The line containing "241 306 12.87" marks the start, and the last line of the records below marks the end. Print that run exactly and nothing else.

*** Begin section ***

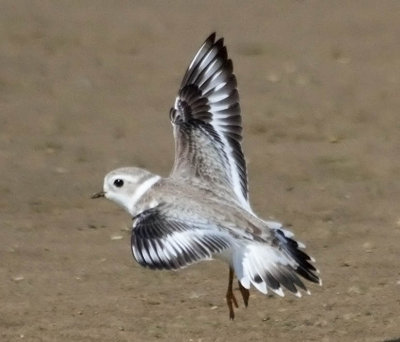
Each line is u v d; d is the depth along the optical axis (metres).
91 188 16.88
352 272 13.70
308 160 17.91
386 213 15.73
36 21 25.31
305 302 12.93
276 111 20.20
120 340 12.02
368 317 12.47
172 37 24.59
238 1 27.30
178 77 22.34
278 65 22.86
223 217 10.30
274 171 17.47
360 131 19.27
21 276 13.75
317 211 15.90
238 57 23.33
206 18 25.95
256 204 16.19
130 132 19.45
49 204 16.28
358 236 14.93
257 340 11.98
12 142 18.83
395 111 20.17
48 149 18.55
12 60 23.00
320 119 19.83
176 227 10.10
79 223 15.58
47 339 12.06
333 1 26.95
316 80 21.95
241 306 12.87
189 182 10.98
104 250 14.60
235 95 11.53
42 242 14.87
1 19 25.31
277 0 27.25
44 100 20.95
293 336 12.06
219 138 11.40
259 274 9.93
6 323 12.47
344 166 17.64
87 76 22.31
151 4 27.09
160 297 13.13
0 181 17.08
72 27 25.02
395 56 23.22
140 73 22.59
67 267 14.05
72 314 12.70
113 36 24.58
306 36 24.55
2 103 20.72
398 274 13.60
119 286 13.47
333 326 12.28
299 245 10.29
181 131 11.48
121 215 15.88
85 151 18.45
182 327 12.32
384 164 17.67
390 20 25.39
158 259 9.91
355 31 24.80
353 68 22.59
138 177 10.96
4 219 15.69
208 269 13.95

*** End section ***

- [Response]
241 306 12.87
189 182 10.98
104 250 14.60
235 95 11.53
42 242 14.87
1 19 25.31
277 0 27.25
44 100 20.95
293 336 12.06
219 138 11.40
259 274 9.93
6 323 12.47
344 166 17.64
87 76 22.31
151 4 27.09
160 297 13.13
0 181 17.08
72 27 25.02
395 56 23.22
140 73 22.59
67 267 14.05
72 314 12.70
113 36 24.58
306 36 24.55
2 103 20.72
398 274 13.60
119 286 13.47
333 326 12.28
299 245 10.29
181 131 11.48
121 215 15.88
85 151 18.45
182 327 12.32
384 164 17.67
390 20 25.39
158 259 9.91
355 31 24.80
353 68 22.59
138 177 10.96
4 219 15.69
208 269 13.95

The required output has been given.